DATA TO EXAMINE:
-- -- --
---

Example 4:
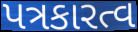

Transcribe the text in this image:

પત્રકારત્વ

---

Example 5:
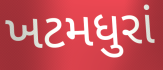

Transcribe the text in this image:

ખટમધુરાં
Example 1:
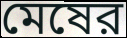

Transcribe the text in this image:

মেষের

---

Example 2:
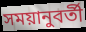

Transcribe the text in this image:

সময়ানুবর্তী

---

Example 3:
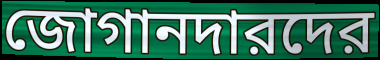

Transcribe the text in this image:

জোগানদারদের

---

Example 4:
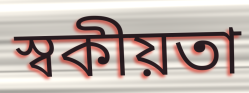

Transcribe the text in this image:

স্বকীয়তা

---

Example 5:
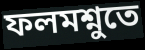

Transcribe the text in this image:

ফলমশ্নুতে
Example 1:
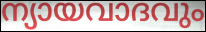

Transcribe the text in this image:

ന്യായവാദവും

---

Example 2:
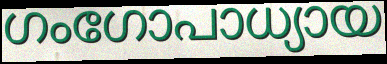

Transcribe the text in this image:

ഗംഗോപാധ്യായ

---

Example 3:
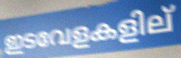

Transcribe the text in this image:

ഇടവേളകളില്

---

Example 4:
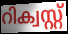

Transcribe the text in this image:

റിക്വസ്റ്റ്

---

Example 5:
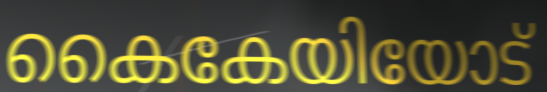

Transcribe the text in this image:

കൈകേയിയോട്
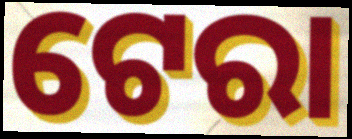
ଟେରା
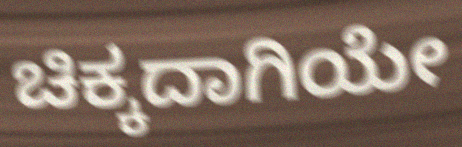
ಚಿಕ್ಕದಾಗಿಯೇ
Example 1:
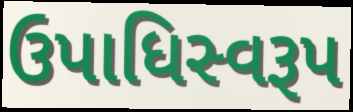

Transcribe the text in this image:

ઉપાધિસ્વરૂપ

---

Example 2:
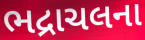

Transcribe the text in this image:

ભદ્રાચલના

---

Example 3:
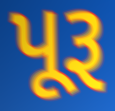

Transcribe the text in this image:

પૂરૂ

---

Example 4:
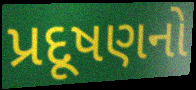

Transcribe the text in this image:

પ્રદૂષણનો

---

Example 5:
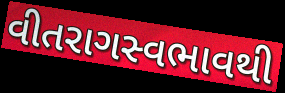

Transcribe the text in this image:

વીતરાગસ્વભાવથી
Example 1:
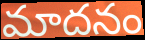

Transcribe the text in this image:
-- -- --
WHAT THE TASK ASKS: The reply must hold every line above exactly as written and none of the pictures.

OUTPUT BELOW:
---

Example 4:

Transcribe the text in this image:

પત્રકારત્વ

---

Example 5:

Transcribe the text in this image:

ખટમધુરાં
Example 1:

Transcribe the text in this image:

মেষের

---

Example 2:

Transcribe the text in this image:

সময়ানুবর্তী

---

Example 3:

Transcribe the text in this image:

জোগানদারদের

---

Example 4:

Transcribe the text in this image:

স্বকীয়তা

---

Example 5:

Transcribe the text in this image:

ফলমশ্নুতে
Example 1:

Transcribe the text in this image:

ന്യായവാദവും

---

Example 2:

Transcribe the text in this image:

ഗംഗോപാധ്യായ

---

Example 3:

Transcribe the text in this image:

ഇടവേളകളില്

---

Example 4:

Transcribe the text in this image:

റിക്വസ്റ്റ്

---

Example 5:

Transcribe the text in this image:

കൈകേയിയോട്
ଟେରା
ಚಿಕ್ಕದಾಗಿಯೇ
Example 1:

Transcribe the text in this image:

ઉપાધિસ્વરૂપ

---

Example 2:

Transcribe the text in this image:

ભદ્રાચલના

---

Example 3:

Transcribe the text in this image:

પૂરૂ

---

Example 4:

Transcribe the text in this image:

પ્રદૂષણનો

---

Example 5:

Transcribe the text in this image:

વીતરાગસ્વભાવથી
Example 1:

Transcribe the text in this image:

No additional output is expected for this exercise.